Prior to the move, Campbell said, he spent five years preaching at a church he founded in Ridgecrest, Calif. He added that he and his father, Warren Mark Campbell, had wanted to move from California for years and the question was always where to relocate.

"So pastor (Chuck) Baldwin was kind of someone we knew, an acquaintance more or less, and we asked him if he had any recommendations," Campbell said. "Pastor Baldwin said, 'Hey, try Coeur d'Alene. There's good people there and they're of like mind.' So we took that seriously."

Campbell said Lordship Church is "more or less" involved with Baldwin's Liberty Church project. The project seeks to, according to the group's website, "resurrect the patriot-pulpit" in America by "helping ordained ministers and lay leaders establish churches and Christian fellowships that are unencumbered with IRS 501(c)(3) and state incorporation status."

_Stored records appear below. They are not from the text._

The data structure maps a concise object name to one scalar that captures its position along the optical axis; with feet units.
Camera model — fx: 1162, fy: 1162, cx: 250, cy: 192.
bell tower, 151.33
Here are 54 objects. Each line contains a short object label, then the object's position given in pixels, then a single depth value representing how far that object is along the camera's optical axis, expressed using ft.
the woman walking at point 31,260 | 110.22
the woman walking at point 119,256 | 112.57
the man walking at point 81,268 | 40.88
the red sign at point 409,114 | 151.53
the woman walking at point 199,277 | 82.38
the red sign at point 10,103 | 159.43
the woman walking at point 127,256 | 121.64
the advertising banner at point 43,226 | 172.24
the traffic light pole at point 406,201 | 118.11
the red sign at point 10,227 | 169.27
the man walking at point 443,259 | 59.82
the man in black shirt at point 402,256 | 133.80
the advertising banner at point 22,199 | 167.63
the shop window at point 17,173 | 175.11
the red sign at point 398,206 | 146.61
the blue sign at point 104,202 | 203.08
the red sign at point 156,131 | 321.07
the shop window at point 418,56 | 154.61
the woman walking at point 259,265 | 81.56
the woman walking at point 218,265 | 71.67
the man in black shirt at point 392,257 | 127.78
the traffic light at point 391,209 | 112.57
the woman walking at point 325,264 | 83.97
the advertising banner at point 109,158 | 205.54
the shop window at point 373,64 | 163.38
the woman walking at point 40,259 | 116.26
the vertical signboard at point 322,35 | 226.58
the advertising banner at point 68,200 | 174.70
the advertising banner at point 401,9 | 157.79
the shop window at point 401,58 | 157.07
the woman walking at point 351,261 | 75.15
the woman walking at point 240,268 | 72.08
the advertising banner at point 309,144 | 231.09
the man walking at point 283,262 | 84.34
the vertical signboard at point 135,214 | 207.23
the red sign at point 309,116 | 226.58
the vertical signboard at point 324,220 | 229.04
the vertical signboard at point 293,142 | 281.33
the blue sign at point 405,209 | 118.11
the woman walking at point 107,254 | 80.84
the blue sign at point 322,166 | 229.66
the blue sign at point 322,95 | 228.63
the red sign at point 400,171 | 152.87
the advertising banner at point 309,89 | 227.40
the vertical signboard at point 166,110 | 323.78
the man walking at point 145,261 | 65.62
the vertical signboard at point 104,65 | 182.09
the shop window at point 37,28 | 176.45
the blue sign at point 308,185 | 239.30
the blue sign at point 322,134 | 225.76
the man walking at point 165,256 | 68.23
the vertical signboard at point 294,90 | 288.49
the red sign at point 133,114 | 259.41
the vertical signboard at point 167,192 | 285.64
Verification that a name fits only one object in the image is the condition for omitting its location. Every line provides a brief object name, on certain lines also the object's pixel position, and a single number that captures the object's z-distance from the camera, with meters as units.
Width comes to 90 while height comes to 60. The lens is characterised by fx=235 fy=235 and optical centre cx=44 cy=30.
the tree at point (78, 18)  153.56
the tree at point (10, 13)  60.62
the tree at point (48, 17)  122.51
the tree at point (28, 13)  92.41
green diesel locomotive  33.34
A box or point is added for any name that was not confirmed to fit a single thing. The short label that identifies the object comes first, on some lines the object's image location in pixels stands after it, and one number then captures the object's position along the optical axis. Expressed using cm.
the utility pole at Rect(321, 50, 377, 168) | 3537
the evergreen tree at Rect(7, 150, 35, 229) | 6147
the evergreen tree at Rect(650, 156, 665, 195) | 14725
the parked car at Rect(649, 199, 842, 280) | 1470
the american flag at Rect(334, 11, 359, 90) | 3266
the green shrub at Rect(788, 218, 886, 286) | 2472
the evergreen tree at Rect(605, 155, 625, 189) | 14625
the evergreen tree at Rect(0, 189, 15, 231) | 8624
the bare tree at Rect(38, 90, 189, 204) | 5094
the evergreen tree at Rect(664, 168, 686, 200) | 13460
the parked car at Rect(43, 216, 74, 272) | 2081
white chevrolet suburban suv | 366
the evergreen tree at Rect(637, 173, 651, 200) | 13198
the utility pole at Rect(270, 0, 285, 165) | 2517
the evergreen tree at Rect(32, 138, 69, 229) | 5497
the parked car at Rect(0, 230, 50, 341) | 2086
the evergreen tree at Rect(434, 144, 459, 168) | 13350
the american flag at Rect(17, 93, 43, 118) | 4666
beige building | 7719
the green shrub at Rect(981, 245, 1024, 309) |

"We were simply friends with pastor Baldwin already so we didn't fill out the application or anything," Campbell said of his church's founding. "But certainly we fall under the auspices of pastor Baldwin's recommendation. We're on his website and we're grateful for everything he has done for us."

One of the "distinctives" of Lordship Church, Campbell said, is its lack of IRS 501(c)(3) status, a federal tax exemption held by the churches and other nonprofit organizations throughout the nation.

"We say there can be no law over the church other than the law of God, which namely is the Bible. It's completely voluntary for an organization to become incorporated, but there are significant benefits that come with that incorporation. They choose it willingly for the financial benefit that a not-for-profit status gives you," Campbell said. "We say you're selling the church to the state for that dollar value. We cannot have state rules and regulations telling the church or the pastors themselves what to do."

When Campbell was asked if being able to speak about politics from the pulpit played a factor in the decision to not pursue a nonprofit classification, he said his dad is the one who tends to preach more about politics.

"But if ever I need to, I certainly feel very comfortable and there's nothing to stop me," Campbell said. "If I need to deal with an issue, whether it be immigration or the homosexual issue, I can certainly deal with it from the pulpit and have no problem doing it."